Assisti "Vazante" tentando entender por que integrantes do movimento negro reclamaram do filme durante o Festival de Brasília. Não consegui encontrar o motivo. O filme expõe toda a crueldade da escravidão brasileira e faz isso de forma madura, sem ilusões ou sentimentalismo.

A diretora Daniela Thomas disse à Folha que tentou evitar o costume dos filmes americanos de retratar senhores escravistas como psicopatas. Essa decisão elevou o filme a um novo patamar das discussões sobre a escravidão brasileira.

Perto de "Vazante", "Quilombo de Palmares", por exemplo, é uma obra da quarta série do primário. Os brancos do filme de 1984 são em geral fúteis ou assassinos sádicos; os negros, heróis virtuosos e progressistas.

Já em "Vazante", apesar da maldade da escravidão permear a história, nenhum personagem é particularmente mau. Senhores, escravos, libertos –todos ali são miseráveis. O espectador sente pena de todos eles. Estão todos exaustos da falta de conforto e da miséria que dominava o mundo até a Revolução Industrial. Mesmo o personagem mais rico da história, tão acostumado que está de andar descalço na mata, não consegue se acostumar a calçar sapatos.

Ninguém ali se sente capaz de mudar a própria vida, o que dirá mexer num costume na época milenar como a escravidão.

Essa visão da "banalidade do mal" é o aspecto mais interessante do filme. Assim como Hannah Arendt advertiu sobre o Holocausto, seria empobrecedor encarar a escravidão como um simples ato de psicopatia. O filme mostra pessoas empurradas a viver num sistema que nenhuma delas havia criado e do qual ninguém sabe muito bem como escapar.

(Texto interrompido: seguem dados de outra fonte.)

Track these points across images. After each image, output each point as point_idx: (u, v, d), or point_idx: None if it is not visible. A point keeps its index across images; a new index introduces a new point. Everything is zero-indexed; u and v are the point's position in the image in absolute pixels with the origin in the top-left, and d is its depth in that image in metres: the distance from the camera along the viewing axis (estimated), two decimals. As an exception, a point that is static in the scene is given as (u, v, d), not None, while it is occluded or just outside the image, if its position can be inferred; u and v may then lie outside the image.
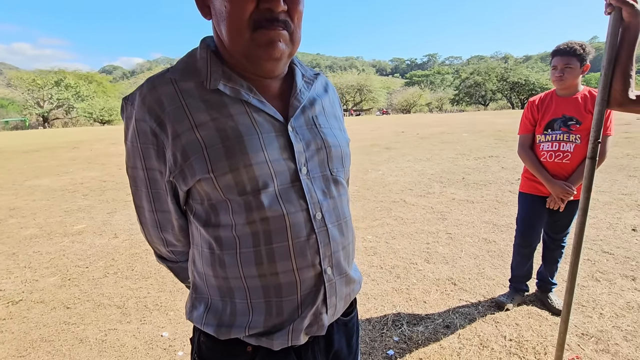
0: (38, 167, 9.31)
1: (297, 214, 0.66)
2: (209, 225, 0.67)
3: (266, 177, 0.64)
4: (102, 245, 3.69)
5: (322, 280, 0.69)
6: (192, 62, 0.67)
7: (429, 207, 4.55)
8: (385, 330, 2.14)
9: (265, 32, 0.61)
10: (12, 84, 53.56)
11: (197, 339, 0.75)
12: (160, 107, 0.63)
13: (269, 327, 0.68)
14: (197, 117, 0.63)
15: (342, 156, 0.76)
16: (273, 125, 0.66)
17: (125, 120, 0.67)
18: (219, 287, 0.70)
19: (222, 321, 0.69)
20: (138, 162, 0.68)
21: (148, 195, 0.71)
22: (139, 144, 0.66)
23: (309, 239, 0.67)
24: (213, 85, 0.64)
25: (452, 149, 9.42)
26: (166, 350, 2.05)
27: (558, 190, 2.02)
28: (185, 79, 0.65)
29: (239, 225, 0.65)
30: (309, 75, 0.77)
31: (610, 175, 5.60)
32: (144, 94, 0.64)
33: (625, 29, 1.21)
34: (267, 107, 0.67)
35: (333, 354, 0.80)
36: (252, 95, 0.66)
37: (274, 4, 0.59)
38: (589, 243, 3.18)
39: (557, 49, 2.02)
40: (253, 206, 0.64)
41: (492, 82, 57.70)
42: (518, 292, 2.37)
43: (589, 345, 1.93)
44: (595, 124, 1.32)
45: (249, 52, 0.63)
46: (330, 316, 0.73)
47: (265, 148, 0.64)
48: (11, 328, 2.31)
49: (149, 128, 0.64)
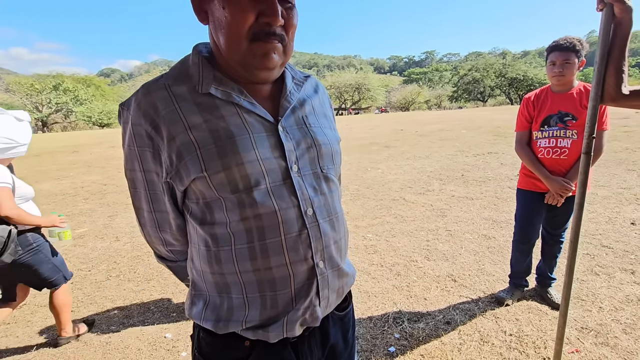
0: (38, 171, 9.33)
1: (288, 210, 0.68)
2: (204, 224, 0.70)
3: (258, 175, 0.66)
4: (104, 249, 3.71)
5: (314, 274, 0.72)
6: (185, 68, 0.71)
7: (428, 205, 4.56)
8: (387, 327, 2.16)
9: (262, 44, 0.64)
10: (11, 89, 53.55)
11: (197, 335, 0.77)
12: (155, 111, 0.66)
13: (264, 320, 0.71)
14: (191, 120, 0.66)
15: (332, 154, 0.78)
16: (264, 125, 0.69)
17: (123, 125, 0.70)
18: (216, 283, 0.72)
19: (220, 316, 0.72)
20: (136, 165, 0.71)
21: (146, 196, 0.73)
22: (135, 147, 0.68)
23: (301, 234, 0.70)
24: (205, 89, 0.67)
25: (451, 146, 9.44)
26: (169, 351, 2.07)
27: (556, 186, 2.02)
28: (179, 83, 0.68)
29: (233, 222, 0.68)
30: (299, 77, 0.81)
31: (609, 169, 5.61)
32: (139, 99, 0.67)
33: (617, 25, 1.22)
34: (257, 109, 0.70)
35: (329, 348, 0.82)
36: (242, 97, 0.69)
37: (273, 19, 0.63)
38: (588, 237, 3.19)
39: (556, 44, 1.99)
40: (246, 203, 0.66)
41: (490, 79, 57.70)
42: (518, 287, 2.39)
43: (589, 338, 1.95)
44: (589, 119, 1.33)
45: (244, 61, 0.66)
46: (323, 308, 0.76)
47: (257, 147, 0.67)
48: (16, 332, 2.32)
49: (144, 131, 0.67)
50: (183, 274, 0.86)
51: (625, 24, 1.20)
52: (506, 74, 55.93)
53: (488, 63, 61.19)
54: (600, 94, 1.31)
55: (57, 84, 53.83)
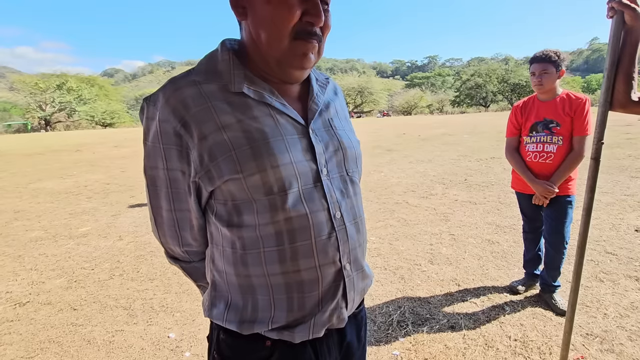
0: (41, 170, 9.36)
1: (319, 214, 0.68)
2: (231, 226, 0.69)
3: (291, 178, 0.66)
4: (107, 248, 3.72)
5: (341, 276, 0.73)
6: (213, 64, 0.69)
7: (431, 209, 4.56)
8: (391, 330, 2.15)
9: (303, 43, 0.65)
10: (15, 87, 53.79)
11: (216, 336, 0.76)
12: (185, 108, 0.64)
13: (290, 321, 0.71)
14: (223, 119, 0.65)
15: (356, 157, 0.79)
16: (295, 128, 0.69)
17: (146, 120, 0.67)
18: (240, 285, 0.71)
19: (244, 317, 0.72)
20: (159, 163, 0.68)
21: (168, 194, 0.71)
22: (161, 144, 0.66)
23: (330, 237, 0.70)
24: (238, 87, 0.66)
25: (454, 151, 9.44)
26: (173, 351, 2.07)
27: (540, 189, 2.18)
28: (209, 81, 0.67)
29: (263, 225, 0.67)
30: (322, 79, 0.81)
31: (613, 176, 5.61)
32: (168, 95, 0.65)
33: (627, 32, 1.23)
34: (289, 110, 0.70)
35: (345, 346, 0.82)
36: (274, 98, 0.69)
37: (316, 19, 0.63)
38: (592, 244, 3.18)
39: (534, 56, 2.19)
40: (278, 206, 0.66)
41: (492, 84, 57.69)
42: (531, 277, 2.52)
43: (594, 345, 1.94)
44: (598, 125, 1.34)
45: (283, 58, 0.66)
46: (349, 310, 0.77)
47: (290, 150, 0.67)
48: (19, 330, 2.33)
49: (172, 129, 0.64)
50: (197, 275, 0.84)
51: (635, 32, 1.20)
52: (509, 80, 55.93)
53: (490, 68, 61.25)
54: (609, 101, 1.31)
55: (61, 83, 54.05)
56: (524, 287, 2.49)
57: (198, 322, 2.34)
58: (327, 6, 0.67)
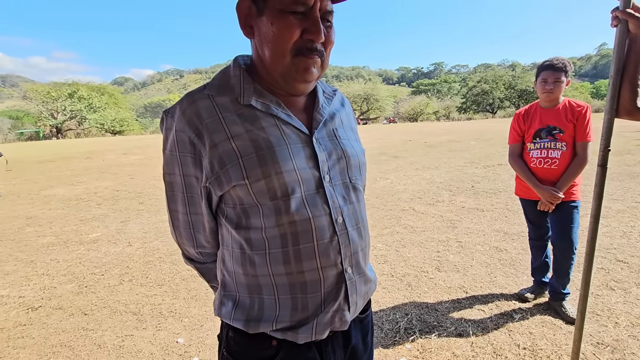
0: (53, 176, 9.54)
1: (321, 218, 0.72)
2: (240, 228, 0.74)
3: (294, 183, 0.70)
4: (117, 253, 3.77)
5: (343, 279, 0.76)
6: (226, 78, 0.75)
7: (438, 216, 4.54)
8: (398, 338, 2.15)
9: (304, 59, 0.69)
10: (28, 96, 55.01)
11: (226, 335, 0.80)
12: (199, 119, 0.70)
13: (294, 321, 0.74)
14: (233, 129, 0.70)
15: (360, 165, 0.82)
16: (299, 137, 0.74)
17: (165, 131, 0.74)
18: (248, 285, 0.76)
19: (251, 316, 0.75)
20: (176, 169, 0.74)
21: (183, 199, 0.77)
22: (177, 152, 0.72)
23: (332, 240, 0.73)
24: (246, 100, 0.72)
25: (461, 157, 9.40)
26: (182, 356, 2.09)
27: (546, 195, 2.18)
28: (221, 94, 0.73)
29: (269, 228, 0.71)
30: (329, 91, 0.85)
31: (623, 183, 5.54)
32: (184, 107, 0.71)
33: (632, 40, 1.24)
34: (294, 121, 0.74)
35: (350, 350, 0.85)
36: (280, 109, 0.73)
37: (316, 36, 0.67)
38: (602, 252, 3.14)
39: (550, 63, 2.17)
40: (282, 210, 0.70)
41: (499, 90, 57.43)
42: (540, 285, 2.50)
43: (605, 354, 1.91)
44: (604, 132, 1.34)
45: (286, 73, 0.71)
46: (352, 313, 0.79)
47: (294, 157, 0.71)
48: (32, 334, 2.37)
49: (187, 138, 0.70)
50: (209, 275, 0.89)
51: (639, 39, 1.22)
52: (516, 86, 55.65)
53: (497, 75, 61.03)
54: (615, 108, 1.32)
55: (72, 91, 55.14)
56: (532, 295, 2.47)
57: (206, 327, 2.36)
58: (329, 22, 0.71)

A principal crítica durante o Festival de Brasília foi a falta de protagonismo dos personagens negros. O protagonismo é de fato a grande novidade da historiografia.

Diferente dos historiadores marxistas dos anos 1960 a 1980, que retratavam negros como coisas (que ou obedeciam aos brancos ou morriam lutando), a maioria dos estudos de 1990 para cá mostrou negros como indivíduos que planejavam, negociavam, moviam ações na Justiça, enriqueciam, ou seja, protagonizavam ações que nem sempre iam contra a instituição da escravidão.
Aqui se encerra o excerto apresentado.